▶ [Work instruction]: Please give the number of lines in the entries below that hold "none", with no other words.

*** Begin section ***

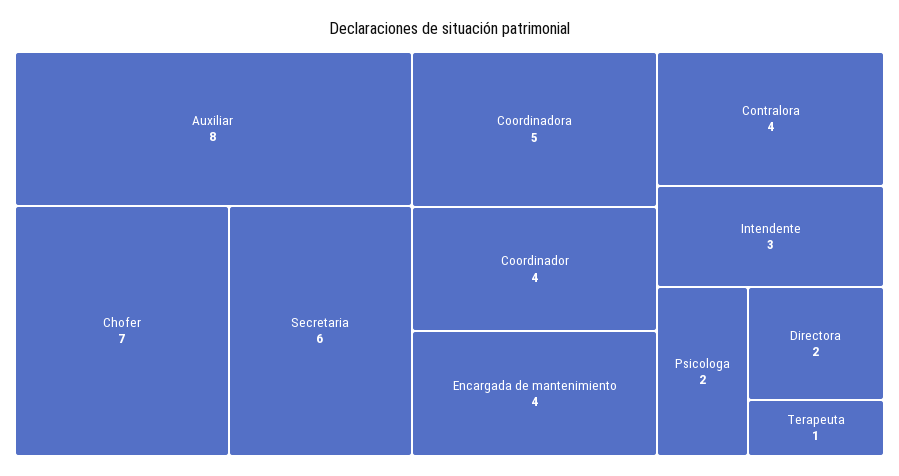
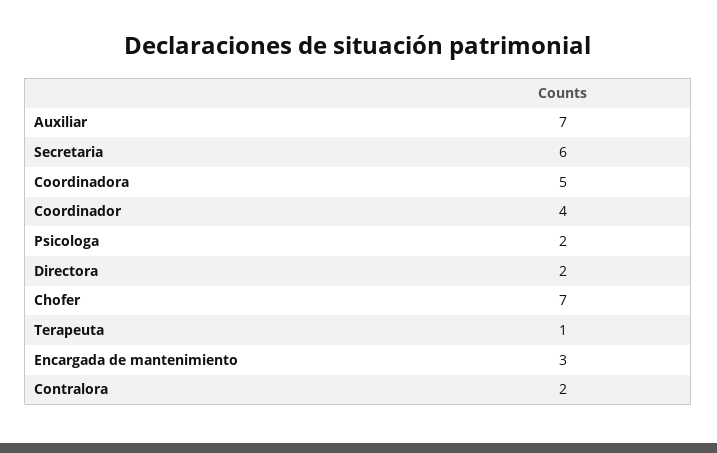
Auxiliar: 8 -> 7
Encargada de mantenimiento: 4 -> 3
Contralora: 4 -> 2
Intendente: 3 -> none

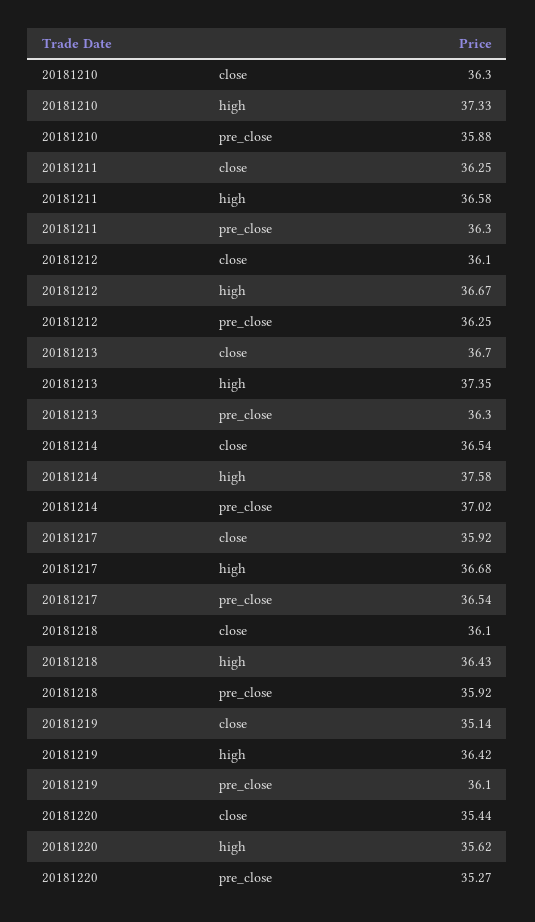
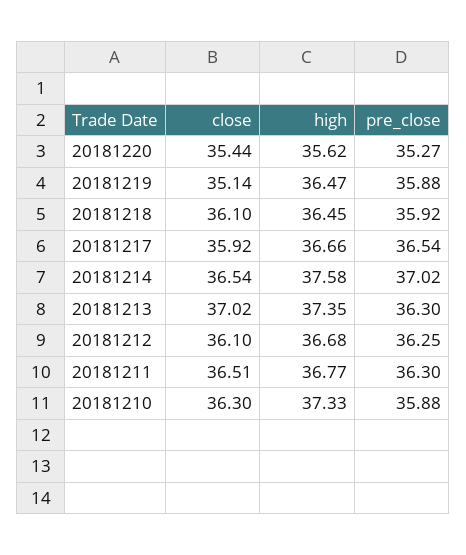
20181211, close: 36.25 -> 36.51
20181211, high: 36.58 -> 36.77
20181212, high: 36.67 -> 36.68
20181213, close: 36.7 -> 37.02
20181217, high: 36.68 -> 36.66
20181218, high: 36.43 -> 36.45
20181219, high: 36.42 -> 36.47
20181219, pre_close: 36.1 -> 35.88

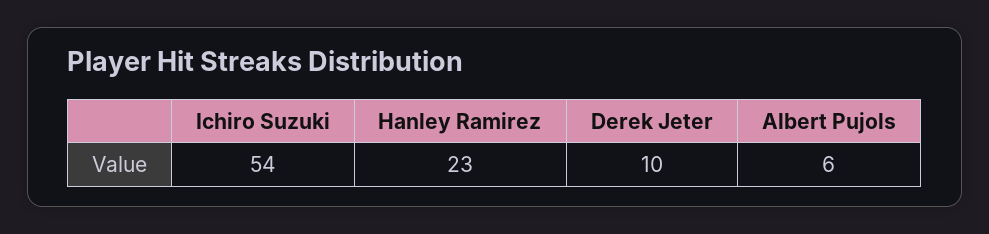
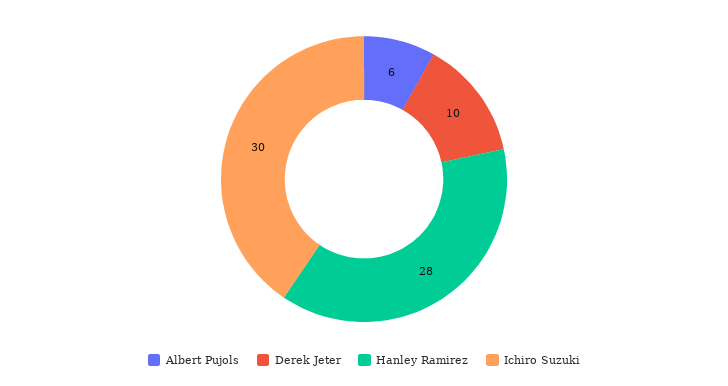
Ichiro Suzuki: 54 -> 30
Hanley Ramirez: 23 -> 28

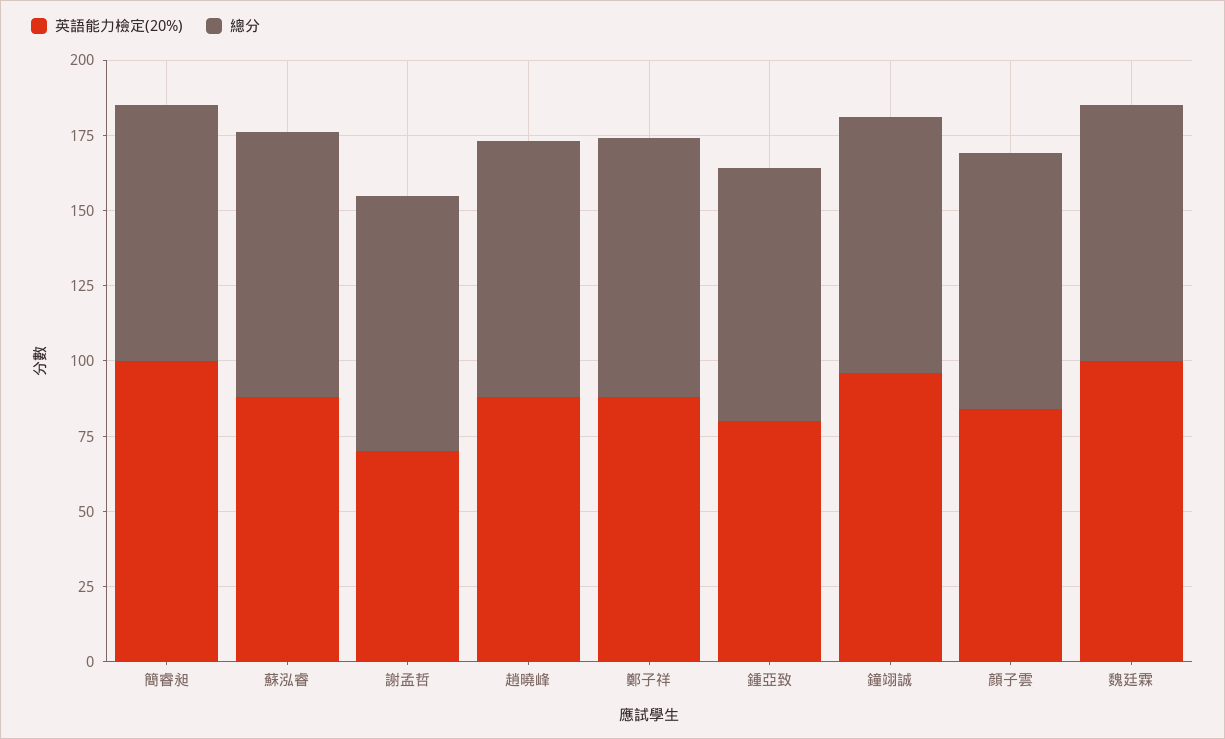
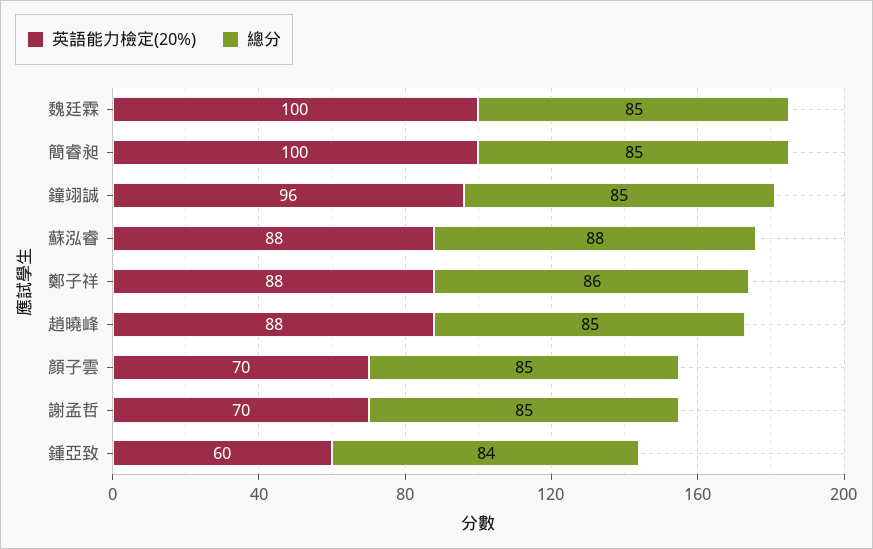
英語能力檢定(20%), 鍾亞致: 80 -> 60
英語能力檢定(20%), 顏子雲: 85 -> 70

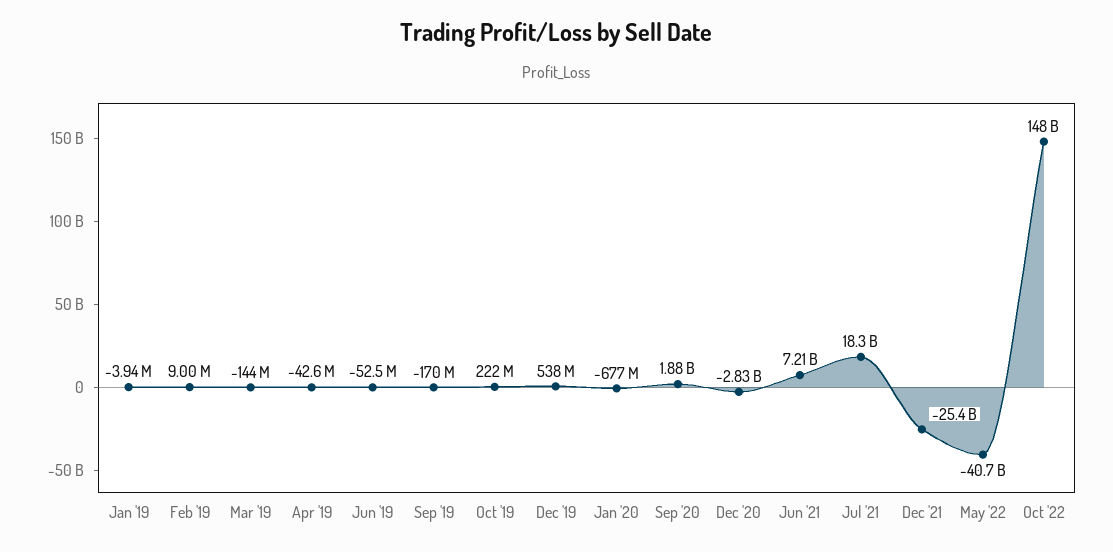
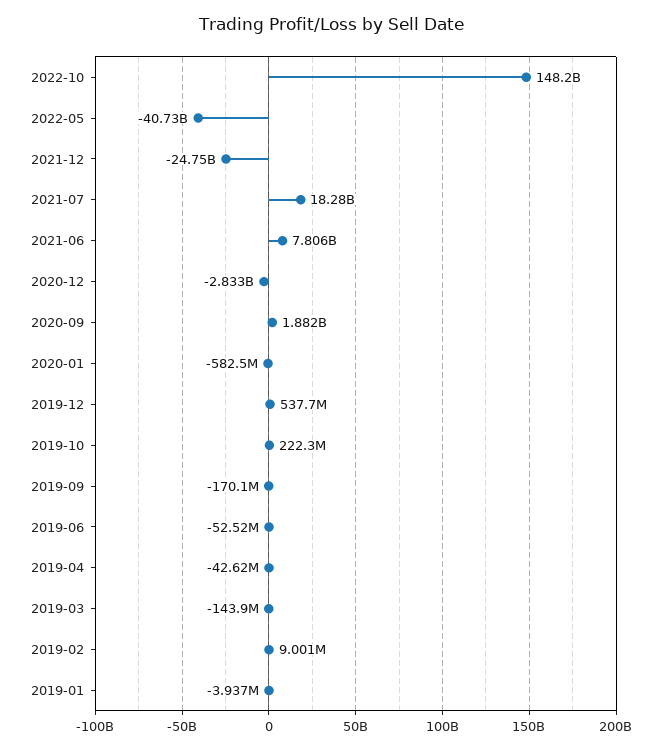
Jan '20: -677000000 -> -582500000
Jun '21: 7210000000 -> 7806000000
Dec '21: -25400000000 -> -24750000000

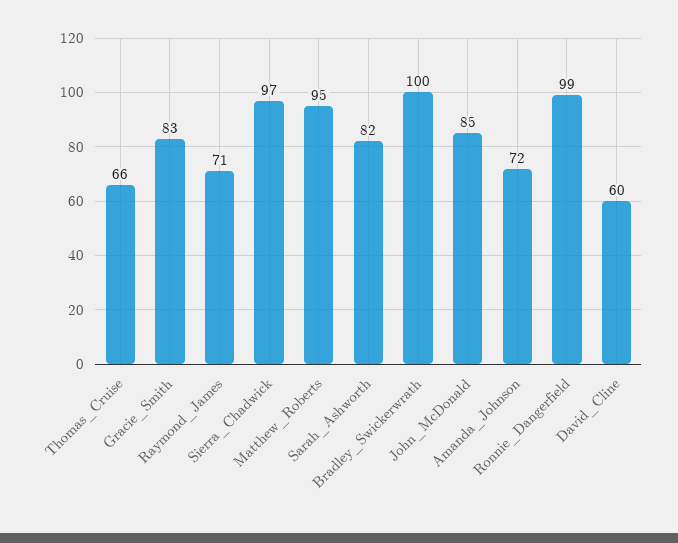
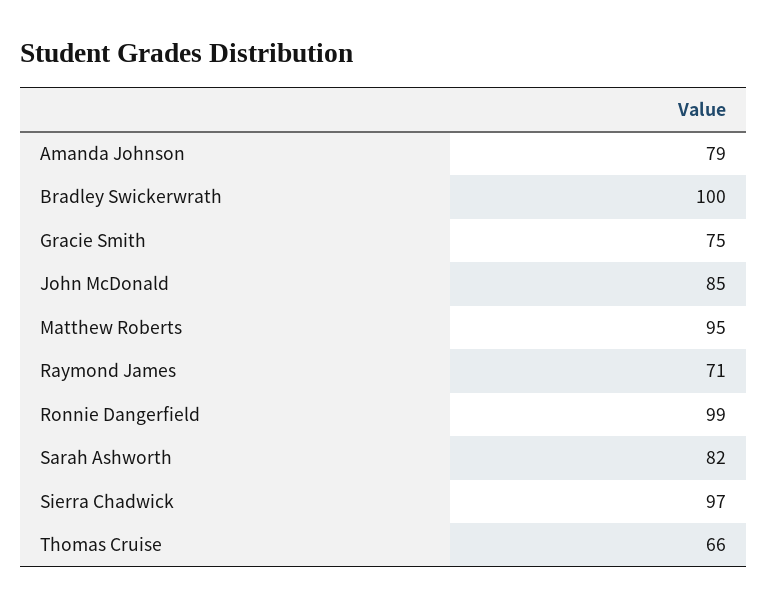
Gracie_Smith: 83 -> 75
Amanda_Johnson: 72 -> 79
David_Cline: 60 -> none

*** End section ***

▶ [Response to the task]: 2